*Passage for review*
..........
SingularityHub has an article covering this week’s awesome stories from around the Web (Through January 20).
AUGMENTED REALITY
AR Has Inherited All the Promise and Hype of VR
Nick Statt | The Verge
“The full spectrum of AR was present on the floor of the show’s many gadget expos and booth halls, making it easy to see the parallels today with the VR of five years ago. VR these days has largely retreated into the background, with commercial products from three big consumer brands that have set a high bar and brushed away many of the subpar competitors and hopeful but impractical prototypes. In VR’s place, however, AR has taken up the mantle of the exciting new category we once reserved only for science fiction.”
ROBOTICS
Harvard’s milliDelta Robot Is Tiny and Scary Fast
Evan Ackerman | IEEE Spectrum
“Harvard’s delta robot takes all of this cleverness and shrinks it down into a fearsome little package. The 15 mm x 15 mm x 20 mm robot weighs just 430 milligrams, but it has a payload capacity of 1.3 grams. It can move around its 7 cubic millimeter workspace with a precision of about 5 micrometers. What’s really impressive, though, is the speed: It can reach velocities of 0.45 m/s, and accelerations of 215 m/s2, meaning that it can follow repeating patterns at a frequency of up to 75 Hz. Just watch…”
..........
*Exercise brief*
From the roundup of stories above, list every measured quantity it reports for Harvard's milliDelta robot, giving each value.

*Data*
..........
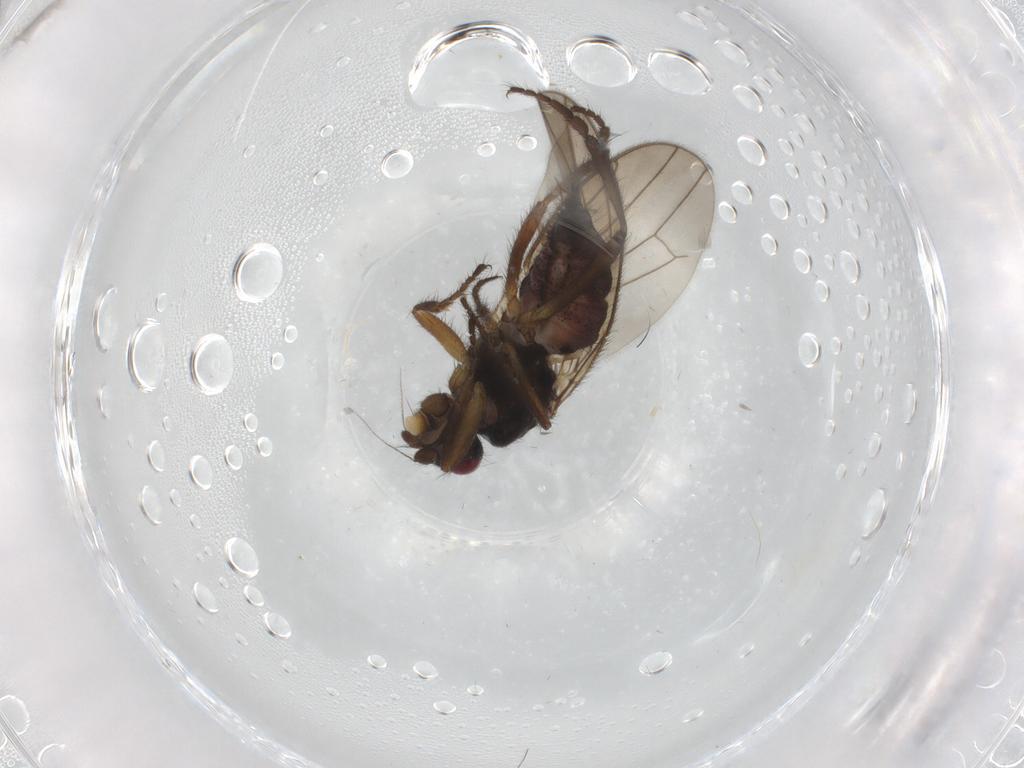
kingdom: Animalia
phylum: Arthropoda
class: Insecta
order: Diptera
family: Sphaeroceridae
..........
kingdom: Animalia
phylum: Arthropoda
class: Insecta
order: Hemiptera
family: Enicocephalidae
..........
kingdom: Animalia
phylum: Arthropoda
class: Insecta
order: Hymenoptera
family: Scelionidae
..........
*Task output*
- Size: 15 mm x 15 mm x 20 mm
- Weight: 430 milligrams
- Payload capacity: 1.3 grams
- Workspace: 7 cubic millimeters
- Precision: about 5 micrometers
- Velocity: 0.45 m/s
- Acceleration: 215 m/s2
- Frequency for repeating patterns: up to 75 Hz